> **PROMPT**:
Search the listing below for the string "discharge", then copy every line it appears in.

> **SUPPLIED MATERIAL**:
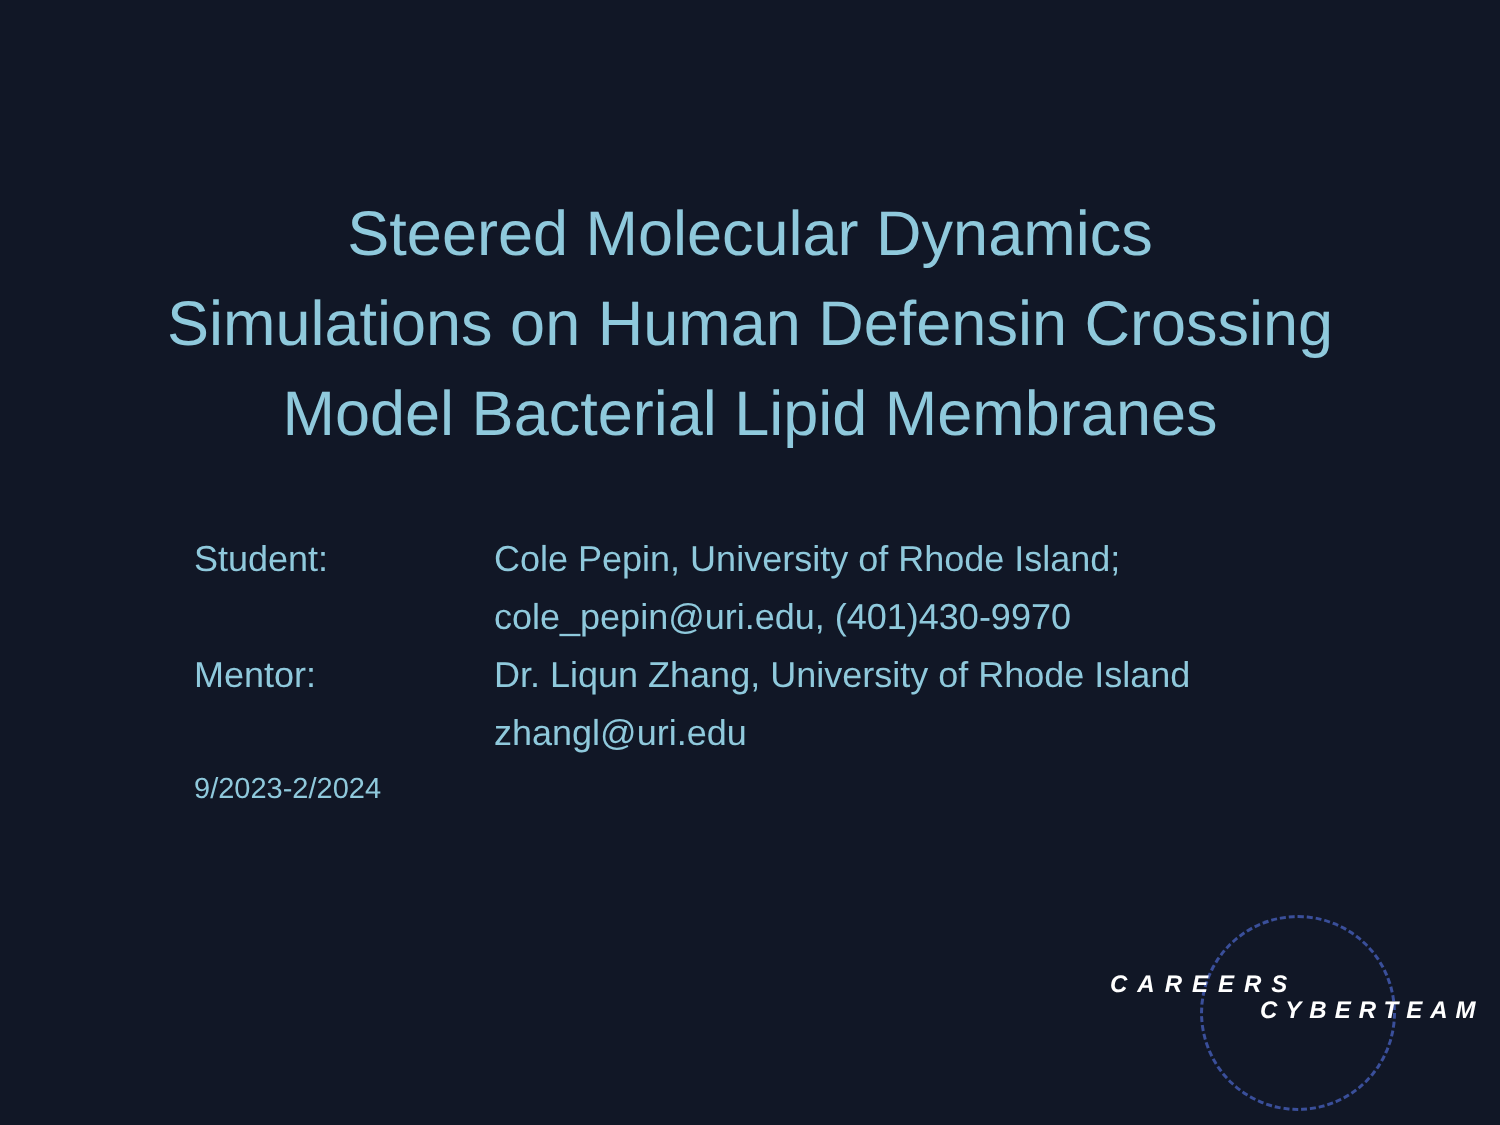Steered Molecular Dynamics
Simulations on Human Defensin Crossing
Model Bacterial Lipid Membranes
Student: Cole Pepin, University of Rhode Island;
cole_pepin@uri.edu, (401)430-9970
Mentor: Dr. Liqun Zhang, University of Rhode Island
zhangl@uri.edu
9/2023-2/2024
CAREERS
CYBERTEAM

...

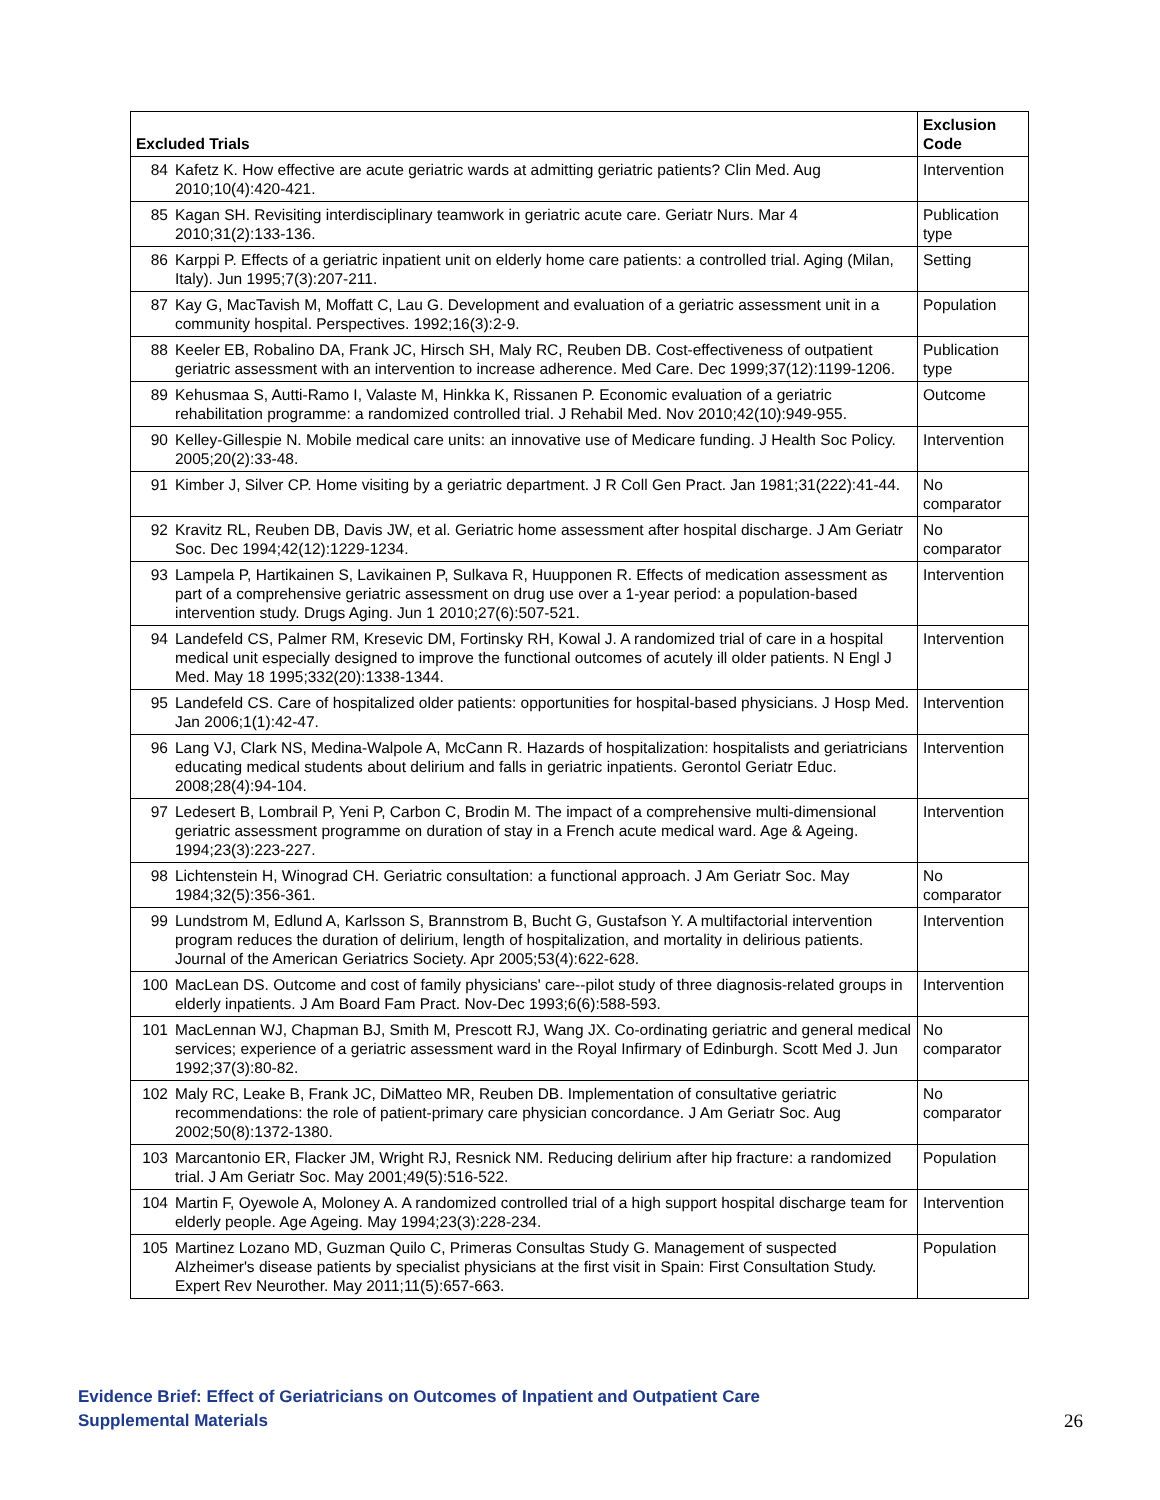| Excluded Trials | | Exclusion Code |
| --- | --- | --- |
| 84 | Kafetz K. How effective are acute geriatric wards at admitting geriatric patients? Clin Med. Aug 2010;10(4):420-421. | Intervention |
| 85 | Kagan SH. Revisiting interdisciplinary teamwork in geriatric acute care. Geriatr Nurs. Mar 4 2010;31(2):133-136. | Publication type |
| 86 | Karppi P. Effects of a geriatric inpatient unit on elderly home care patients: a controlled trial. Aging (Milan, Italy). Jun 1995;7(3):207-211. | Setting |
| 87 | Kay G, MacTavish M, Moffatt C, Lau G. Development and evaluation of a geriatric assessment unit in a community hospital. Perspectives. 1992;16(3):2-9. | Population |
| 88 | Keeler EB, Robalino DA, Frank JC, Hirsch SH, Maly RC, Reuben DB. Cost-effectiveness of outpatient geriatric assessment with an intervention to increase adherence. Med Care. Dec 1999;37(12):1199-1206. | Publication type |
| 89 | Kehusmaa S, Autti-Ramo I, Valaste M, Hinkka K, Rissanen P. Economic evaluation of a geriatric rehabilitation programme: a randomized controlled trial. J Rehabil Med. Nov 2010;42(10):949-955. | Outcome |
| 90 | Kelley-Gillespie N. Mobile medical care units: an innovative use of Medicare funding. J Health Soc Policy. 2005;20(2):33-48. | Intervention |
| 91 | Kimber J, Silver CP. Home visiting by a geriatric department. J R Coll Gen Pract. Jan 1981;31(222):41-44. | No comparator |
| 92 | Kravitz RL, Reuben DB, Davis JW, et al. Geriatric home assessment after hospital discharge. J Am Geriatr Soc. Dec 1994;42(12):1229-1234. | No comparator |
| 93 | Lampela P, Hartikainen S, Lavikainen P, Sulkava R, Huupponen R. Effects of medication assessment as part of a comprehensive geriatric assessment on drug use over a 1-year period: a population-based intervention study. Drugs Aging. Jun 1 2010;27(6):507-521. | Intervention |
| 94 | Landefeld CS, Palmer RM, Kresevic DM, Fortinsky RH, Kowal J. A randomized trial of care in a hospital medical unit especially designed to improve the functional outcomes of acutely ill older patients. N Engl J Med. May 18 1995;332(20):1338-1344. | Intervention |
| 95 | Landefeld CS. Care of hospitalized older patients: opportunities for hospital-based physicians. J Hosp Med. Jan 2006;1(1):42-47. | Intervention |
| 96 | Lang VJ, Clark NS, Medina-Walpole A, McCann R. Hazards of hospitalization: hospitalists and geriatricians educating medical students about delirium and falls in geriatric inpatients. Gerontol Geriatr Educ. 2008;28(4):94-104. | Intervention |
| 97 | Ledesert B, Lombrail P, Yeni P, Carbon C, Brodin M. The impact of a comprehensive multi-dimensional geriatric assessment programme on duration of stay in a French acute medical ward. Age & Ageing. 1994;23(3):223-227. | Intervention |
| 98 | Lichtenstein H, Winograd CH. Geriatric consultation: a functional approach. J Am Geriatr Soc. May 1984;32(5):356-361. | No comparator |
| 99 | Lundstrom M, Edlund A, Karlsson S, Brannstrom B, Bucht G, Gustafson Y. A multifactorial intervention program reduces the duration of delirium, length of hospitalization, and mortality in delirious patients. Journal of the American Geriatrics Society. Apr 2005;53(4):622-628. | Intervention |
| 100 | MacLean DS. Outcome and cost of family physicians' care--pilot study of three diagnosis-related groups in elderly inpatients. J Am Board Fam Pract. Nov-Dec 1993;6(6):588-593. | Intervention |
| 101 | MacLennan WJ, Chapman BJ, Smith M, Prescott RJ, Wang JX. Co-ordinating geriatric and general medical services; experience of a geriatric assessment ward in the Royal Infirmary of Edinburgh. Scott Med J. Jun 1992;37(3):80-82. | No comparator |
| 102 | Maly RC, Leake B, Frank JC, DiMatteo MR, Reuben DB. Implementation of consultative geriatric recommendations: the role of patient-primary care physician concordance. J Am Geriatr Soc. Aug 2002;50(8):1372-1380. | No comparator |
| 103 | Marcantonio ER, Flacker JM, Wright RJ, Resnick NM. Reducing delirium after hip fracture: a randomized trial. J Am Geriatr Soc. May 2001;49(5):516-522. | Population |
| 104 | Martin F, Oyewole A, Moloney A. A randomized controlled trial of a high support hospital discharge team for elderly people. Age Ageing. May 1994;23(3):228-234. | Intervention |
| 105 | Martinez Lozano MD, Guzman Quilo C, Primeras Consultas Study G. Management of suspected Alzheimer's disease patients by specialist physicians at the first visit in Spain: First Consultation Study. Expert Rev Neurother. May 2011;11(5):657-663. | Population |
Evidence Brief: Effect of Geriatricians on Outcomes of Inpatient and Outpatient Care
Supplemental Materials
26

> **REPLY TO THE TASK**:
| 92 | Kravitz RL, Reuben DB, Davis JW, et al. Geriatric home assessment after hospital discharge. J Am Geriatr Soc. Dec 1994;42(12):1229-1234. | No comparator |
| 104 | Martin F, Oyewole A, Moloney A. A randomized controlled trial of a high support hospital discharge team for elderly people. Age Ageing. May 1994;23(3):228-234. | Intervention |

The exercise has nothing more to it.